El estrés tiene múltiples repercusiones en la salud, especialmente en la mental, aunque también impacta otras áreas, como la salud bucal. En concreto, el estrés, que es una respuesta natural del cuerpo frente a situaciones que se perciben como desafiantes, amenazantes o demandantes, puede desencadenar:

  1. Bruxismo: es una respuesta común al estrés y puede ocurrir tanto durante el día como por la noche. Consiste en apretar o rechinar los dientes involuntariamente, con consecuencias como desgaste del esmalte dental, sensibilidad dental, dolor en los músculos mandibulares o en la articulación temporomandibular o dolor de cabeza o cuello relacionado.
  2. Enfermedad de las encías: episodios de estrés o estrés continuado pueden debilitar el sistema inmunológico, dificultando la capacidad del cuerpo para combatir infecciones, entre ellas las bacterias que causan gingivitis o enfermedad periodontal. De esta forma, puede producirse inflamación y sangrado de las encías y aumento del riesgo de periodontitis, que puede causar pérdida de dientes si no se trata.
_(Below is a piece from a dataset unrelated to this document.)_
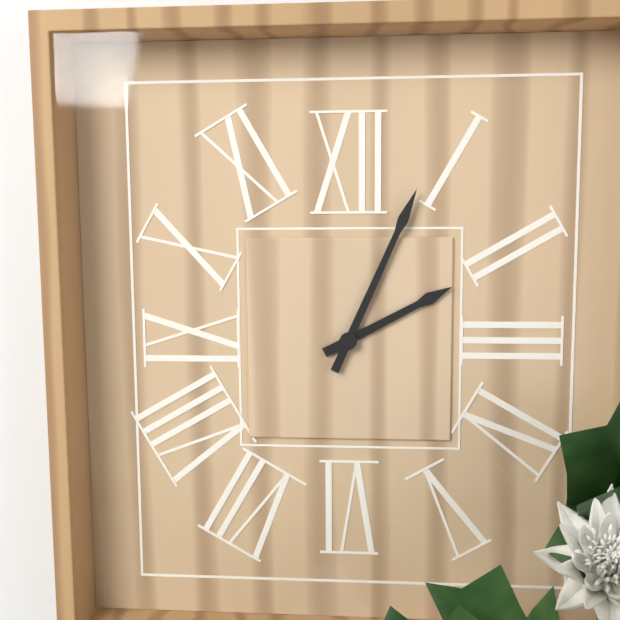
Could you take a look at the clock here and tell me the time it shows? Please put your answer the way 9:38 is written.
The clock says 2:04
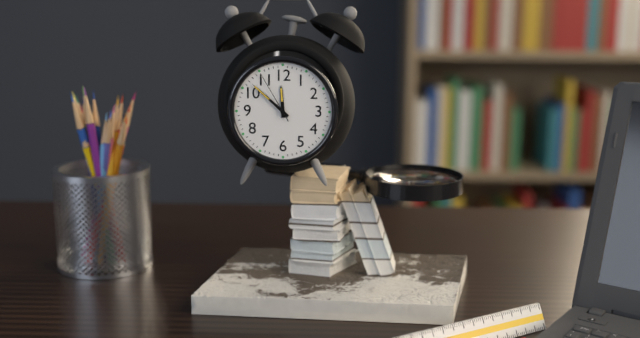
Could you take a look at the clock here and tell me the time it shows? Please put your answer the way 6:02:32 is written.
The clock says 11:52:55
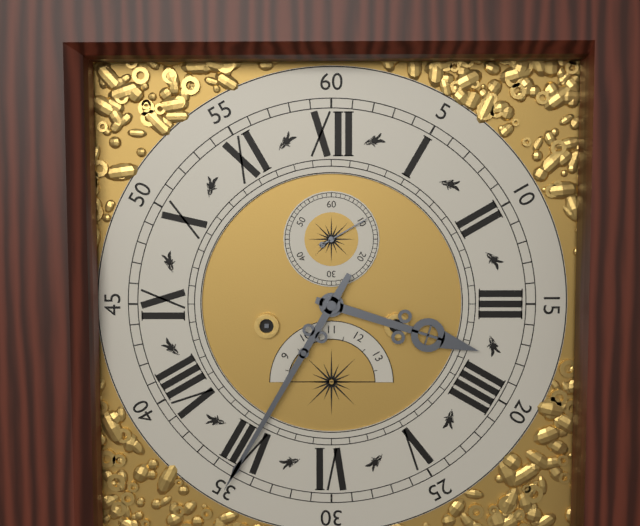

  3. Sequedad bucal (xerostomía): el estrés puede alterar el flujo de saliva, provocando sequedad en la boca. En esta línea, algunos fármacos que se emplean para tratar la ansiedad o la depresión suelen estar relacionados con sequedad bucal. La xerostomía eleva el riesgo de sufrir caries y enfermedad periodontal, dificulta la masticación, el tragar y el habla, y genera mal aliento.
  4. Aftas y llagas bucales: los altos niveles de estrés y un sistema inmunológico deprimido son la combinación perfecta para que surjan úlceras bucales. Estas provocan dolor o molestias al comer, hablar y cepillarse los dientes; si el estrés es persistente, su cicatrización puede ser lenta.
  5. Mala higiene bucal: el estrés puede hacer que se descuiden los hábitos de higiene bucal, por falta de tiempo, cansancio… Una mala o deficiente higiene bucodental lleva a problemas de acumulación de placa dental, aumento de caries y trastornos en las encías.
  6. Comportamientos no saludables: el estrés, la ansiedad y la tensión puede llevar a comportamientos poco saludables para descargar ese malestar, como ingerir más alimentos procesados o azucarados o fumar o consumir alcohol en exceso. Estos malos hábitos pueden llevar a problemas dentales o agravarlos existentes: caries, problemas de encías, no cicatrización de las aftas…

Por las consecuencias en la salud en general y en la dental en particular, es importante intentar gestionar los episodios de estrés. Podría ser útil realizar técnicas de relajación, como yoga o ejercicios de respiración profunda, o practicar alguna actividad o afición; acudir al dentista con regularidad para controlar posibles consecuencias del estrés; mantener una rutina estricta de higiene bucal; intentar dejar de lado los hábitos saludos; estar siempre bien hidratado y, si es necesario, acudir a un profesional de salud mental.